GITHU MUIGAI V BEDAN MBUGUA, & ANOTHER [2005] KEHC 575 (KLR)
Full Case Text
REPUBLIC OF KENYA
IN THE HIGH COURT OF KENYA AT NAIROBI
Civil Case 578 of 2002
GITHU MUIGAI ………………………………….............….……..….. PLAINTIFF
VERSUS
BEDAN MBUGUA, & ANOTHER ……..………..….........…….DEFENDANTS
RULING
By his application of the 7. 10. 2002 the Applicant applies under O VI Rule 13(1)(b) of the Civil Procedure Rules to strike out the defence filed herein and that judgment be entered in favour of the Plaintiff
The application is based on the ground that the defence is scandalous, frivolous and vexatious.
The plaint alleges that the Applicant was defamed in an article printed in the People on Sunday by its editor and publisher.
The defence filed admits that the article was published and referred to the plaintiff. It alleges that the words written were fair comment on a matter of public interest. In the alternative it was alleged the words were published on an occasion of qualified privilege in respect of which particulars were set out.
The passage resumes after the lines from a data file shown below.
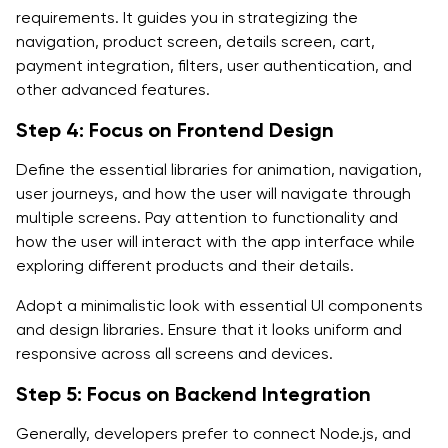
requirements. It guides you in strategizing the
navigation, product screen, details screen, cart,
payment integration, filters, user authentication, and
other advanced features.
Step 4: Focus on Frontend Design
Define the essential libraries for animation, navigation,
user journeys, and how the user will navigate through
multiple screens. Pay attention to functionality and
how the user will interact with the app interface while
exploring different products and their details.
Adopt a minimalistic look with essential UI components
and design libraries. Ensure that it looks uniform and
responsive across all screens and devices.
Step 5: Focus on Backend Integration
Generally, developers prefer to connect Node.js, and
The Defendants denied malice and that the words printed were not capable of bearing the meanings ascribed to them. It was also denied that the words defamed the Plaintiff in his character, credit and reputation.
The Applicant submitted that there were no particulars of fair comment as required by O 6 rule 6(a) (2).
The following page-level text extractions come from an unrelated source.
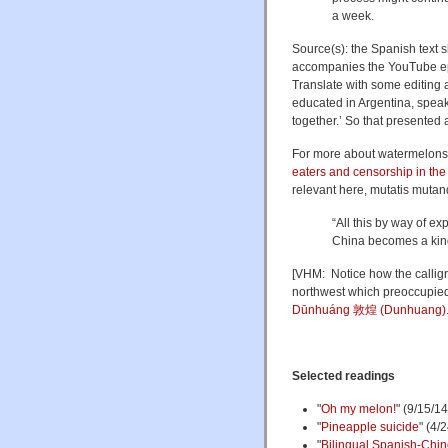
a week.
Source(s): the Spanish text
accompanies the YouTube epi
Translate with some editing a
educated in Argentina, speak
together.’ So that presented 
For more about watermelons 
eaters and censorship in th
relevant here, mutatis mutan
“All this by way of e
China becomes a kind
[VHM: Notice how the calligr
northwest which preoccupied m
Dūnhuáng 敦煌 (Dunhuang)
Selected readings
"
Oh my melon!
" (9/15/14
"
Pineapple suicide
" (4/
"
Bilingual Spanish-Chin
The Respondent was required by the rule to give these particulars. However, he has not as yet done so although it appears that the pleadings are not yet closed. I say that because a request for particulars was made in respect of the matters raised in paragraph 5A of the defence, which have not as yet been delivered nor has a reply to defence been filed.
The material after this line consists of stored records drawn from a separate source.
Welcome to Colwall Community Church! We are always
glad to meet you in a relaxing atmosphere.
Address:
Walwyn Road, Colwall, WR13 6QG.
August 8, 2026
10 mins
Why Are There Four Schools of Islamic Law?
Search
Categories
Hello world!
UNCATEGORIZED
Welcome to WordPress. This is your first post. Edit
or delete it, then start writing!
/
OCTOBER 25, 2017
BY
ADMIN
The absence of particulars of fair comment cannot disentitle the Respondent to rely on the defence. Under O 6 rule 8(2) the court may order a party to serve on or any other party particulars of any claim, defence or other matter stated in their pleadings on such terms as may be just. The plaintiff is entitled to apply for such particulars by an order of the court.
In a similar application in the case of George Joshua Okungu vs Tom Mshindi and The Standard Ltd. HCCC.348 of 2005 I made the following comments:-
“The applicant referred to the case of J.P Machira t/a Machira & Co. v Wangethi Mwangi & another. C.A No. 179 of 1997. I have read the judgment in that case and nowhere do I see that the learned Judges of Appeal held that the defences of privilege and fair comment do not exist. The decision was made on the special facts in that case and do not in my view lay down any special principle of law with regard to privilege fair comment and the question of malice”.
I am of the view that the defence filed shows a reasonable cause of defence and as such dismiss this application with costs to the Respondent.
Dated and delivered at Nairobi this 11th day of October, 2005.